### PROBLEM REQUIREMENTS:
Would you reproduce each line below exactly, leaving every picture out?

■ ■ ■

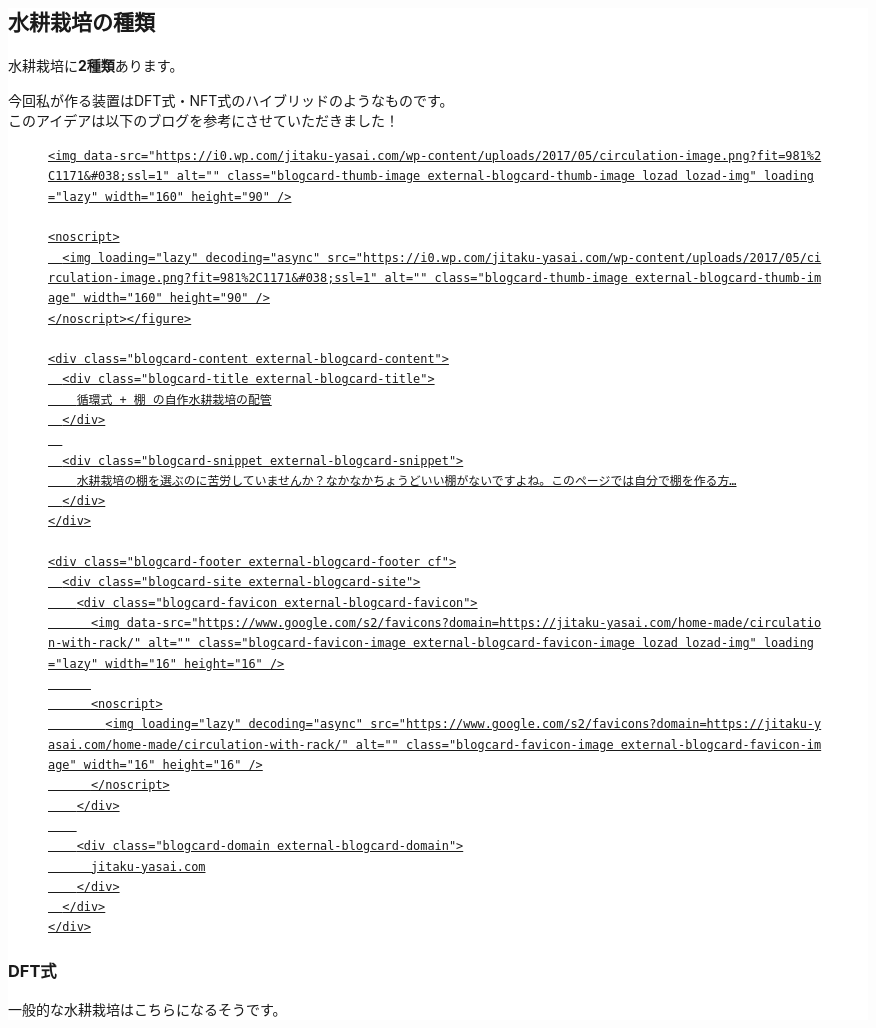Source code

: ## 水耕栽培の種類

水耕栽培に**2種類**あります。

今回私が作る装置はDFT式・NFT式のハイブリッドのようなものです。  
このアイデアは以下のブログを参考にさせていただきました！

<div class="wp-block-cocoon-blocks-blogcard blogcard-type bct-reference">
  <a rel="noopener" href="https://jitaku-yasai.com/home-made/circulation-with-rack/" title="循環式 + 棚 の自作水耕栽培の配管" class="blogcard-wrap external-blogcard-wrap a-wrap cf" target="_blank">
  
  <div class="blogcard external-blogcard eb-left cf">
    <div class="blogcard-label external-blogcard-label">
      <span class="fa"></span>
    </div><figure class="blogcard-thumbnail external-blogcard-thumbnail">
    
    <img data-src="https://i0.wp.com/jitaku-yasai.com/wp-content/uploads/2017/05/circulation-image.png?fit=981%2C1171&#038;ssl=1" alt="" class="blogcard-thumb-image external-blogcard-thumb-image lozad lozad-img" loading="lazy" width="160" height="90" />
    
    <noscript>
      <img loading="lazy" decoding="async" src="https://i0.wp.com/jitaku-yasai.com/wp-content/uploads/2017/05/circulation-image.png?fit=981%2C1171&#038;ssl=1" alt="" class="blogcard-thumb-image external-blogcard-thumb-image" width="160" height="90" />
    </noscript></figure>
    
    <div class="blogcard-content external-blogcard-content">
      <div class="blogcard-title external-blogcard-title">
        循環式 + 棚 の自作水耕栽培の配管
      </div>
      
      <div class="blogcard-snippet external-blogcard-snippet">
        水耕栽培の棚を選ぶのに苦労していませんか？なかなかちょうどいい棚がないですよね。このページでは自分で棚を作る方…
      </div>
    </div>
    
    <div class="blogcard-footer external-blogcard-footer cf">
      <div class="blogcard-site external-blogcard-site">
        <div class="blogcard-favicon external-blogcard-favicon">
          <img data-src="https://www.google.com/s2/favicons?domain=https://jitaku-yasai.com/home-made/circulation-with-rack/" alt="" class="blogcard-favicon-image external-blogcard-favicon-image lozad lozad-img" loading="lazy" width="16" height="16" />
          
          <noscript>
            <img loading="lazy" decoding="async" src="https://www.google.com/s2/favicons?domain=https://jitaku-yasai.com/home-made/circulation-with-rack/" alt="" class="blogcard-favicon-image external-blogcard-favicon-image" width="16" height="16" />
          </noscript>
        </div>
        
        <div class="blogcard-domain external-blogcard-domain">
          jitaku-yasai.com
        </div>
      </div>
    </div>
  </div></a>
</div>

### DFT式

一般的な水耕栽培はこちらになるそうです。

■ ■ ■

### ANSWER SPACE:
Source code

: ## 水耕栽培の種類

水耕栽培に**2種類**あります。

今回私が作る装置はDFT式・NFT式のハイブリッドのようなものです。  
このアイデアは以下のブログを参考にさせていただきました！

<div class="wp-block-cocoon-blocks-blogcard blogcard-type bct-reference">
  <a rel="noopener" href="https://jitaku-yasai.com/home-made/circulation-with-rack/" title="循環式 + 棚 の自作水耕栽培の配管" class="blogcard-wrap external-blogcard-wrap a-wrap cf" target="_blank">
  
  <div class="blogcard external-blogcard eb-left cf">
    <div class="blogcard-label external-blogcard-label">
      <span class="fa"></span>
    </div><figure class="blogcard-thumbnail external-blogcard-thumbnail">
    
    <img data-src="https://i0.wp.com/jitaku-yasai.com/wp-content/uploads/2017/05/circulation-image.png?fit=981%2C1171&#038;ssl=1" alt="" class="blogcard-thumb-image external-blogcard-thumb-image lozad lozad-img" loading="lazy" width="160" height="90" />
    
    <noscript>
      <img loading="lazy" decoding="async" src="https://i0.wp.com/jitaku-yasai.com/wp-content/uploads/2017/05/circulation-image.png?fit=981%2C1171&#038;ssl=1" alt="" class="blogcard-thumb-image external-blogcard-thumb-image" width="160" height="90" />
    </noscript></figure>
    
    <div class="blogcard-content external-blogcard-content">
      <div class="blogcard-title external-blogcard-title">
        循環式 + 棚 の自作水耕栽培の配管
      </div>
      
      <div class="blogcard-snippet external-blogcard-snippet">
        水耕栽培の棚を選ぶのに苦労していませんか？なかなかちょうどいい棚がないですよね。このページでは自分で棚を作る方…
      </div>
    </div>
    
    <div class="blogcard-footer external-blogcard-footer cf">
      <div class="blogcard-site external-blogcard-site">
        <div class="blogcard-favicon external-blogcard-favicon">
          <img data-src="https://www.google.com/s2/favicons?domain=https://jitaku-yasai.com/home-made/circulation-with-rack/" alt="" class="blogcard-favicon-image external-blogcard-favicon-image lozad lozad-img" loading="lazy" width="16" height="16" />
          
          <noscript>
            <img loading="lazy" decoding="async" src="https://www.google.com/s2/favicons?domain=https://jitaku-yasai.com/home-made/circulation-with-rack/" alt="" class="blogcard-favicon-image external-blogcard-favicon-image" width="16" height="16" />
          </noscript>
        </div>
        
        <div class="blogcard-domain external-blogcard-domain">
          jitaku-yasai.com
        </div>
      </div>
    </div>
  </div></a>
</div>

### DFT式

一般的な水耕栽培はこちらになるそうです。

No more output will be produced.